Je m’engageai formellement à ne pas sortir de la ville. — J’ai, monsieur le colonel, ajoutai-je, une grâce à vous demander : c’est qu’il me soit permis d’écrire à ma femme, qui m’attend à Paris à jour fixe, et que ce retard inquiétera mortellement. Je voudrais aussi écrire à Zurich à mon ami M. de Laharpe, pour le prévenir de ce qui m’arrive et le prier de tenir prêts pour moi, s’il en est besoin, ses bons offices et l’appui de son amitié.

— La première de ces deux choses, me répondit-il, est impossible. Les communications sont totalement interrompues, et aucune lettre ne peut maintenant ni entrer ni sortir. Pour la seconde, rien de plus simple : écrivez à M. de Laharpe, envoyez-moi votre lettre, mais ouverte, et je la lui ferai passer.

Après l’avoir remercié comme je le devais, je quittai le commandant et le magistrat, qui me rendirent avec beaucoup de politesse le salut que je leur fis à tous les deux.

__Extraits de données__.
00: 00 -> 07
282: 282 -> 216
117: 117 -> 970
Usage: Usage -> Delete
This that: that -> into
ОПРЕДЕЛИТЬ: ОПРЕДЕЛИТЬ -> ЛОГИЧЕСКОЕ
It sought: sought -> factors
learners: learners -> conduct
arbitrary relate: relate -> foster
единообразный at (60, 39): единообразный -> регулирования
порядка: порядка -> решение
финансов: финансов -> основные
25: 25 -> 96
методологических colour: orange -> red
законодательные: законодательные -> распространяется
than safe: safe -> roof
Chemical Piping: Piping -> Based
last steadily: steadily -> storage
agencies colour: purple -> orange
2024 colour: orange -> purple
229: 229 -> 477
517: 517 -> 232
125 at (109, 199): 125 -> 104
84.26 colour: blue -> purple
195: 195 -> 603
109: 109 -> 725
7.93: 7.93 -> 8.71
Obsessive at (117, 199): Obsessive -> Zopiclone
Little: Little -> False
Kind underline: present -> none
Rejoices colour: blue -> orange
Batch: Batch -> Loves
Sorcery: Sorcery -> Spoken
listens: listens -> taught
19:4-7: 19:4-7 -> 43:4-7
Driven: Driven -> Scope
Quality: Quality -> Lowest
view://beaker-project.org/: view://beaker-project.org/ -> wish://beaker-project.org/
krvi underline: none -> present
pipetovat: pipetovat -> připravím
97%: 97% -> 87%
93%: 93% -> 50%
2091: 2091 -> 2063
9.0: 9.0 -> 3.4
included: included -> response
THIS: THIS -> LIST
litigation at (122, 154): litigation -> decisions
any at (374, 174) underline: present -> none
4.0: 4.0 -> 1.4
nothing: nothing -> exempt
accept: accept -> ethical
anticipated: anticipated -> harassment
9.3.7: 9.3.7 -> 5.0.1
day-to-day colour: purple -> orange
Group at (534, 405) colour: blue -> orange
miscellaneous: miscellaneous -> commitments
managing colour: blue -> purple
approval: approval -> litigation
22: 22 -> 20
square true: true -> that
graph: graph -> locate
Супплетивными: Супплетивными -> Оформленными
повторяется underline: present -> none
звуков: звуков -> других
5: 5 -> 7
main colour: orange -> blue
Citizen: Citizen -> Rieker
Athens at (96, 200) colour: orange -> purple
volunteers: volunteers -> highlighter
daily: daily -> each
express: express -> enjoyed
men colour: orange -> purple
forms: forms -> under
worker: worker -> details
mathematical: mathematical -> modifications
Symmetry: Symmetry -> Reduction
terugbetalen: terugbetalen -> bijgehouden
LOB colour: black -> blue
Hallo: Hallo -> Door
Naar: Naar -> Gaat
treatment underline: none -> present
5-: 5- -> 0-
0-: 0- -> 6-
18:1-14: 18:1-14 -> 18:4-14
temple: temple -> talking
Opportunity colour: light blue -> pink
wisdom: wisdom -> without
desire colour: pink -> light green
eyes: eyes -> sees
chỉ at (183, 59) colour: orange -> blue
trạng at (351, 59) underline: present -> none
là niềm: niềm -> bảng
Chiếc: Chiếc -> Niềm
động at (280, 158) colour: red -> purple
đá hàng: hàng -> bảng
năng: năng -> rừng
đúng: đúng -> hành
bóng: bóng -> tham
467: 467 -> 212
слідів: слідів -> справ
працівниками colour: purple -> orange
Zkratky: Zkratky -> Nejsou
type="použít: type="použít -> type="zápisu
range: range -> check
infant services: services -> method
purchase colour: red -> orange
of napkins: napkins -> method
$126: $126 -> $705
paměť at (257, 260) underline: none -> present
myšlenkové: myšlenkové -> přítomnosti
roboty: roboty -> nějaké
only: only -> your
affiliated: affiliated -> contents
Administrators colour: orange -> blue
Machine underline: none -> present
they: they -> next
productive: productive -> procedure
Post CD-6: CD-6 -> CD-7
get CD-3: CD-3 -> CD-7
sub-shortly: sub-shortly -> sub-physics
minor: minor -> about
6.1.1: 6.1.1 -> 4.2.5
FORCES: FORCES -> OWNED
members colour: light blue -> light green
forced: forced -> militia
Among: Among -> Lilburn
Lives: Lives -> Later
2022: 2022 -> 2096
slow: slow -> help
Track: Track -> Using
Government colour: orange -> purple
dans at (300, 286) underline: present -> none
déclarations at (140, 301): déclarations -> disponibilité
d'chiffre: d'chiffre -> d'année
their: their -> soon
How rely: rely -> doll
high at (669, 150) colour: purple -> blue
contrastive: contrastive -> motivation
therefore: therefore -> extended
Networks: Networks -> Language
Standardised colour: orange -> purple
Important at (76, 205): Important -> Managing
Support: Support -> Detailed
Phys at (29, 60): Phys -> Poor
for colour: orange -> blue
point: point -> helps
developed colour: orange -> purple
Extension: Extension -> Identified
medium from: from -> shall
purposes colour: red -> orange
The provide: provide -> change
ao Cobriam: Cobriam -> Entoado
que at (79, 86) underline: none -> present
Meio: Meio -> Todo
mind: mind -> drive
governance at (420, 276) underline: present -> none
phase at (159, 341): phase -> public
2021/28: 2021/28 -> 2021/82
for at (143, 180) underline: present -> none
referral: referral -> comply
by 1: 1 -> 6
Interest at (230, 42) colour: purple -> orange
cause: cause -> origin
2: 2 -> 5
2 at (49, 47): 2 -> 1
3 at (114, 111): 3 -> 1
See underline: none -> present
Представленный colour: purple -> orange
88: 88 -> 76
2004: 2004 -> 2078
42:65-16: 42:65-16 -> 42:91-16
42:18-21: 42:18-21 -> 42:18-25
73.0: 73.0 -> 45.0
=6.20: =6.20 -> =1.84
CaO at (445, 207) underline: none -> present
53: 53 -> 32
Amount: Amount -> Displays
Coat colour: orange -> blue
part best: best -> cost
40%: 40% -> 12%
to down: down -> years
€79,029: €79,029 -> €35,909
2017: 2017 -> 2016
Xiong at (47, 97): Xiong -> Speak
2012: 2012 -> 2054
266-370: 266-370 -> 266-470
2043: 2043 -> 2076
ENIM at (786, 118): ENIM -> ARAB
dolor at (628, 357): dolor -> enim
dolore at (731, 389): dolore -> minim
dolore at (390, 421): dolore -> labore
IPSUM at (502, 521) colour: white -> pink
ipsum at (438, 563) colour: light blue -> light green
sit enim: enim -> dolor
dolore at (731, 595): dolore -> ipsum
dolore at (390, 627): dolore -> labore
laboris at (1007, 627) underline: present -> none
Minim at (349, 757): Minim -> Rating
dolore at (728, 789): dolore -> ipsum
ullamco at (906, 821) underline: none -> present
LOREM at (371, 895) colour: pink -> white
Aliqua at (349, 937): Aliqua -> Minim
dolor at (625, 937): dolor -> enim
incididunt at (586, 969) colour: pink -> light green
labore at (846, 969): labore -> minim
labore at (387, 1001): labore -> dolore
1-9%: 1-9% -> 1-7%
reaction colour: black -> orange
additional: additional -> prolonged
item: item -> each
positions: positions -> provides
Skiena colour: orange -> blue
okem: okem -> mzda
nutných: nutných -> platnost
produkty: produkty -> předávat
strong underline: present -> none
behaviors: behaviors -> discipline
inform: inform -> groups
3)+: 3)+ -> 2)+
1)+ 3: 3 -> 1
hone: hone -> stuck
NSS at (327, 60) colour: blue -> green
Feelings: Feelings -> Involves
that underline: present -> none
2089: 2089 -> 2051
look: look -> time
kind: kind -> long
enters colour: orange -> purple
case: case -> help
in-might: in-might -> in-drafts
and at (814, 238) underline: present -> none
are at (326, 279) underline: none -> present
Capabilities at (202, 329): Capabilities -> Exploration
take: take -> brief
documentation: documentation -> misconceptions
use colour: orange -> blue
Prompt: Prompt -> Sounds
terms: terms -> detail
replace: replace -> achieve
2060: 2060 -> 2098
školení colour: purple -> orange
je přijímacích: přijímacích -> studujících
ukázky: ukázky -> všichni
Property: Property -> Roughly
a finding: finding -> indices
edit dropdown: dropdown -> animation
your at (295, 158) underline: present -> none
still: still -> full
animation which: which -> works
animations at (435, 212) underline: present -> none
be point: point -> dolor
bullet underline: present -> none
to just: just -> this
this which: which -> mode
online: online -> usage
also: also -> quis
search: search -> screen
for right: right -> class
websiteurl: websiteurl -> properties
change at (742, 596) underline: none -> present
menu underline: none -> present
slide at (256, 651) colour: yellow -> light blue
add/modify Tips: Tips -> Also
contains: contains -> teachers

__Liste des tâches__.
1. Transcrivez fidèlement le passage du texte qui commence aux mots « Je m’engageai formellement » et s'arrête après les mots « lui ferai passer. ».
2. Extrayez tels quels les enregistrements, depuis le tout début jusqu'à la ligne qui contient « методологических colour: orange -> red », cette ligne comprise.
Le texte et les enregistrements proviennent de sources différentes.

__Réponses par tâche__.
1.
Je m’engageai formellement à ne pas sortir de la ville. — J’ai, monsieur le colonel, ajoutai-je, une grâce à vous demander : c’est qu’il me soit permis d’écrire à ma femme, qui m’attend à Paris à jour fixe, et que ce retard inquiétera mortellement. Je voudrais aussi écrire à Zurich à mon ami M. de Laharpe, pour le prévenir de ce qui m’arrive et le prier de tenir prêts pour moi, s’il en est besoin, ses bons offices et l’appui de son amitié.

— La première de ces deux choses, me répondit-il, est impossible. Les communications sont totalement interrompues, et aucune lettre ne peut maintenant ni entrer ni sortir. Pour la seconde, rien de plus simple : écrivez à M. de Laharpe, envoyez-moi votre lettre, mais ouverte, et je la lui ferai passer.

2.
00: 00 -> 07
282: 282 -> 216
117: 117 -> 970
Usage: Usage -> Delete
This that: that -> into
ОПРЕДЕЛИТЬ: ОПРЕДЕЛИТЬ -> ЛОГИЧЕСКОЕ
It sought: sought -> factors
learners: learners -> conduct
arbitrary relate: relate -> foster
единообразный at (60, 39): единообразный -> регулирования
порядка: порядка -> решение
финансов: финансов -> основные
25: 25 -> 96
методологических colour: orange -> red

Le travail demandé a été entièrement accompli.